В любом случае “друг” вроде Леонтьева был Булгакову в Большом нужен и полезен, поскольку заочный диалог писателя и вождя продолжался и там.
Сталину очень нравилась опера Михаила Глинки “Жизнь за царя”, после революции со сцены исчезнувшая: уж слишком она была промонархистской. В ней, как известно, с помощью великого поэта Василия Жуковского (предложившего Глинке сюжет) и под личным контролем императора Николая I были искусно сплетены две темы: воцарение в 1613 году Михаила Романова, первого российского государя из этой династии, и легендарный подвиг крестьянина Ивана Сусанина, ценой своей жизни спасшего шестнадцатилетнего Михаила от польских интервентов.
Опера Глинки – несомненно, создание гения, законченное в 1836 году, – стала первым полноценным русским национальным произведением в этом жанре. Ее либреттистом Николай I назначил барона Егора Розена, близкого ко двору способного стихотворца родом из остзейских немцев. Трудолюбивый барон проявил чудеса поэтической изобретательности, прилаживая подходящие по размеру слова к уже сочиненной, иногда ритмически весьма прихотливой музыке Глинки.
Династия Романовых сделала “Жизнь за царя” своей музыкальной визитной карточкой. Понятно, что для большевиков творение Глинки было совершенно неприемлемым, и черт с ней, с первой русской национальной оперой.

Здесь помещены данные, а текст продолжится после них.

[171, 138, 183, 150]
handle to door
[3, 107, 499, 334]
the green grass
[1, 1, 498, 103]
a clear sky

У Сталина, однако, на этот счет были свои соображения. Во-первых, он был большим поклонником отечественной классической музыки. Опера Глинки являлась одной из ее жемчужин. Во-вторых, диктатору казалась привлекательной тема преданности простого крестьянина национальному вождю. Ее только нужно было подать как идею преданности Отечеству. А эту идею в конце 1930-х годов, в преддверии всеми ощущавшейся угрозы всеевропейской войны, Сталин все с большей активностью вводил в пропагандистский обиход. Вспомним хотя бы снятый по его заказу фильм Эйзенштейна “Александр Невский” (1938).
Но сначала диктатор попробовал переплюнуть Николая I, с которым он, как мы помним, негласно соревновался в сфере культурного меценатства. Сталин ценил ленинградского композитора Бориса Асафьева, по многу раз смотрел его балеты “Бахчисарайский фонтан” (по Пушкину) и “Пламя Парижа” (о Великой французской революции). Асафьеву с подачи Сталина Большой театр заказал новую оперу об эпохе, показанной в “Жизни за царя”: так называемое Смутное время, начало XVII века, когда Русь, задыхавшаяся в тисках династического кризиса, подверглась мощной атаке польских войск и стояла на краю гибели. Спасителями Москвы оказались воевода князь Дмитрий Пожарский и купец Козьма Минин. Они собрали ополчение, которому удалось изгнать поляков из Москвы, и стали национальными героями. Позднее им поставили памятник, который до сих пор красуется на Красной площади. Заказанная Асафьеву опера так и должна была называться – “Минин и Пожарский”.